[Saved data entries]

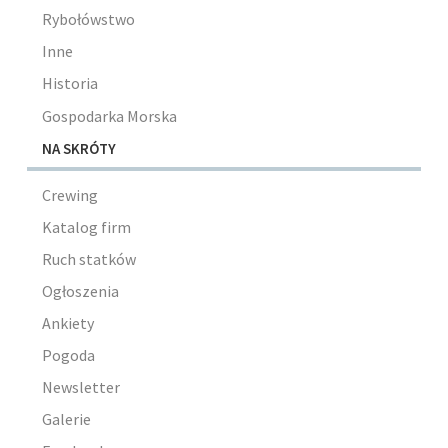
Rybołówstwo
Inne
Historia
Gospodarka Morska
NA SKRÓTY
Crewing
Katalog firm
Ruch statków
Ogłoszenia
Ankiety
Pogoda
Newsletter
Galerie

Task requirements: The answer must be an exact copy of the lines from the one containing "Gospodarka Morska" through the last line of the records, both included.

Response box:
Gospodarka Morska
NA SKRÓTY
Crewing
Katalog firm
Ruch statków
Ogłoszenia
Ankiety
Pogoda
Newsletter
Galerie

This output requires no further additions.